──────── RECORD SET ────────

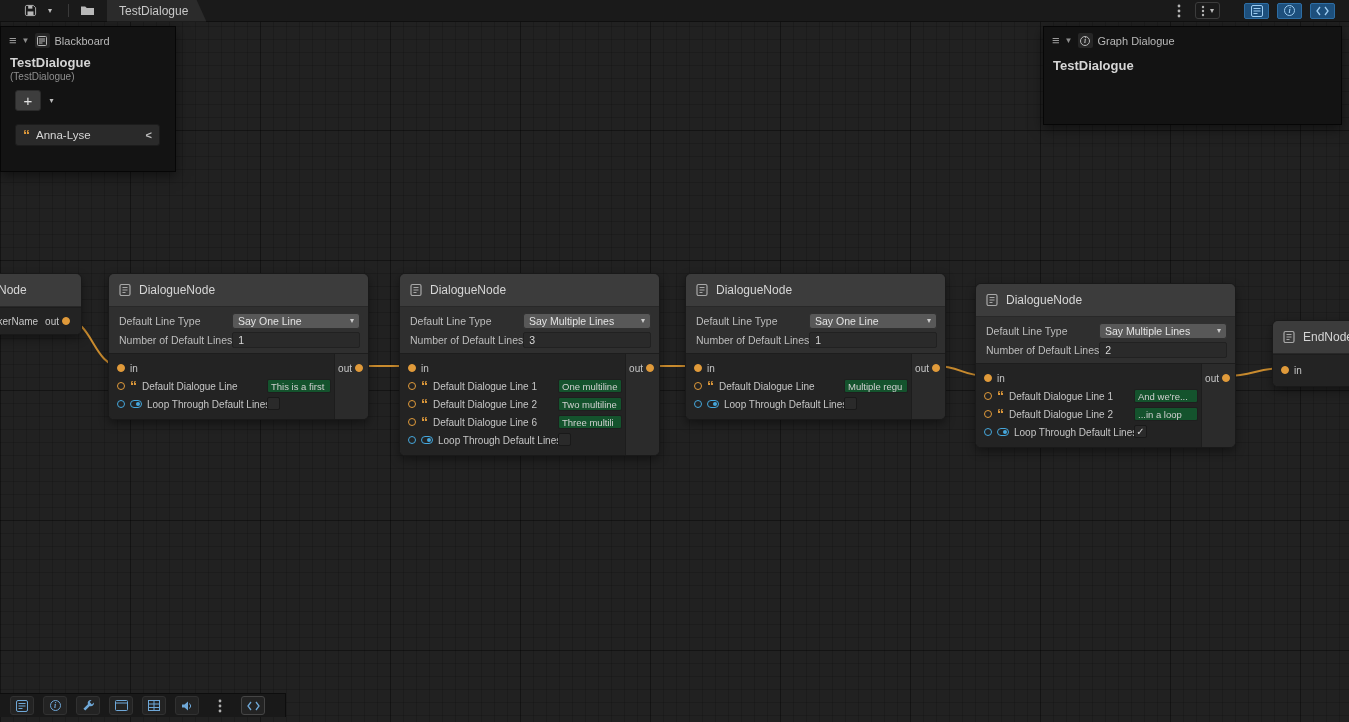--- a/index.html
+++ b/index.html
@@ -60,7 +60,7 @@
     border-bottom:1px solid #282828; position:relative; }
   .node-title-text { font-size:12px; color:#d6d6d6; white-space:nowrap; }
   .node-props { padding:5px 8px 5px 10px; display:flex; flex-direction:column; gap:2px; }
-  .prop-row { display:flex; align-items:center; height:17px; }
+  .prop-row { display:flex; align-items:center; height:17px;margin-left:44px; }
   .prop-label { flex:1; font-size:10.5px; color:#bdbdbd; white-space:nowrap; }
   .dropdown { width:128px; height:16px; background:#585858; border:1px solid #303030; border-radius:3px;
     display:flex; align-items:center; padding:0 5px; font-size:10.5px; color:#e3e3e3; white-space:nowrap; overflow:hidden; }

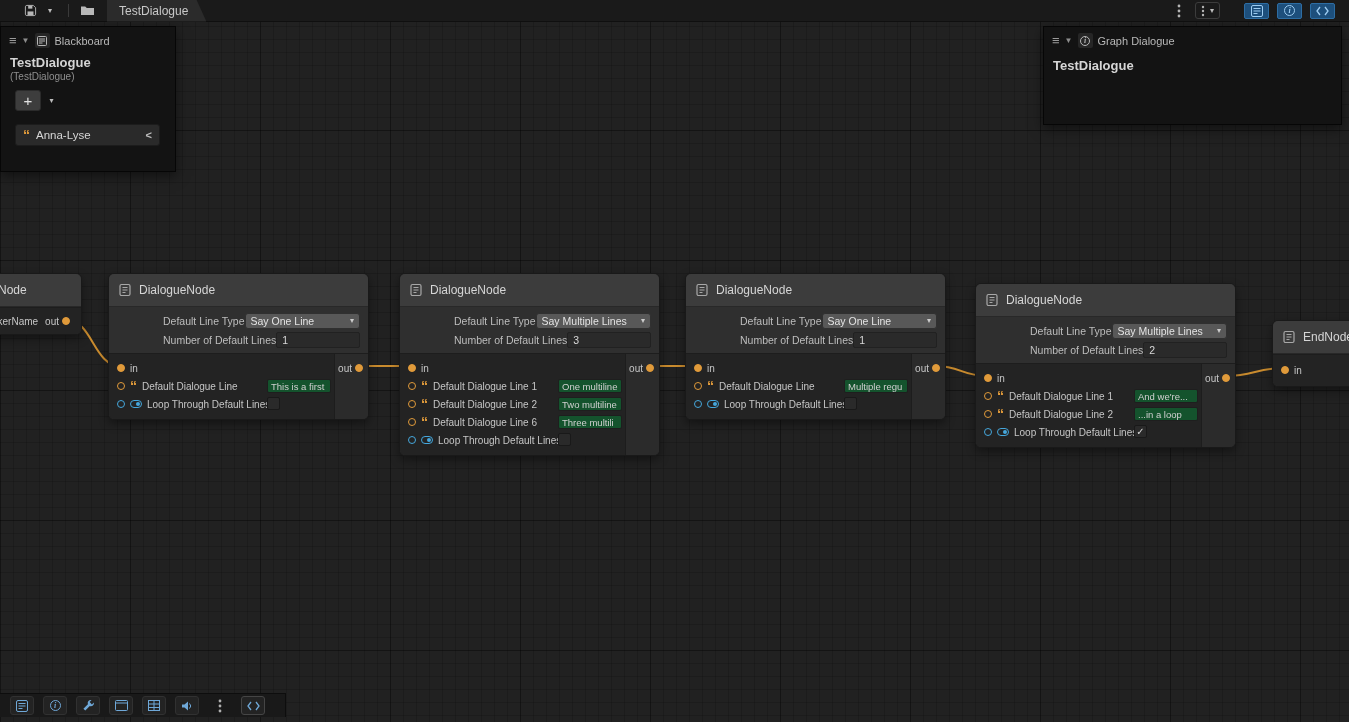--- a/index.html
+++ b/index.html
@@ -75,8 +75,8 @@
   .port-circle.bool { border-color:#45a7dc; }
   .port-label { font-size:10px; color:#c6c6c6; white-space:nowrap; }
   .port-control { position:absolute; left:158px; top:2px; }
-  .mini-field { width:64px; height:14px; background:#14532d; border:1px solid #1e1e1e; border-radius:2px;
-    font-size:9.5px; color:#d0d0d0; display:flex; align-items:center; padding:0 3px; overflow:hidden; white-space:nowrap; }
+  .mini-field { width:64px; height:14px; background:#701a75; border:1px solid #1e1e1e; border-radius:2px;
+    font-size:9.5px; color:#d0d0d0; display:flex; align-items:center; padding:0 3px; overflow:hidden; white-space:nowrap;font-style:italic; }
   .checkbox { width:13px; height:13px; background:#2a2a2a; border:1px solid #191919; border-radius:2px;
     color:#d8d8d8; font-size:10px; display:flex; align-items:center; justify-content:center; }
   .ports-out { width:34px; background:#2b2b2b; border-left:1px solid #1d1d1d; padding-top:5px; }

────────

THE PROBLEM: Leave out the pictures and return every record word for word.

EXERCISE ANSWER:
--- a/index.html
+++ b/index.html
@@ -60,7 +60,7 @@
     border-bottom:1px solid #282828; position:relative; }
   .node-title-text { font-size:12px; color:#d6d6d6; white-space:nowrap; }
   .node-props { padding:5px 8px 5px 10px; display:flex; flex-direction:column; gap:2px; }
-  .prop-row { display:flex; align-items:center; height:17px; }
+  .prop-row { display:flex; align-items:center; height:17px;margin-left:44px; }
   .prop-label { flex:1; font-size:10.5px; color:#bdbdbd; white-space:nowrap; }
   .dropdown { width:128px; height:16px; background:#585858; border:1px solid #303030; border-radius:3px;
     display:flex; align-items:center; padding:0 5px; font-size:10.5px; color:#e3e3e3; white-space:nowrap; overflow:hidden; }

--- a/index.html
+++ b/index.html
@@ -75,8 +75,8 @@
   .port-circle.bool { border-color:#45a7dc; }
   .port-label { font-size:10px; color:#c6c6c6; white-space:nowrap; }
   .port-control { position:absolute; left:158px; top:2px; }
-  .mini-field { width:64px; height:14px; background:#14532d; border:1px solid #1e1e1e; border-radius:2px;
-    font-size:9.5px; color:#d0d0d0; display:flex; align-items:center; padding:0 3px; overflow:hidden; white-space:nowrap; }
+  .mini-field { width:64px; height:14px; background:#701a75; border:1px solid #1e1e1e; border-radius:2px;
+    font-size:9.5px; color:#d0d0d0; display:flex; align-items:center; padding:0 3px; overflow:hidden; white-space:nowrap;font-style:italic; }
   .checkbox { width:13px; height:13px; background:#2a2a2a; border:1px solid #191919; border-radius:2px;
     color:#d8d8d8; font-size:10px; display:flex; align-items:center; justify-content:center; }
   .ports-out { width:34px; background:#2b2b2b; border-left:1px solid #1d1d1d; padding-top:5px; }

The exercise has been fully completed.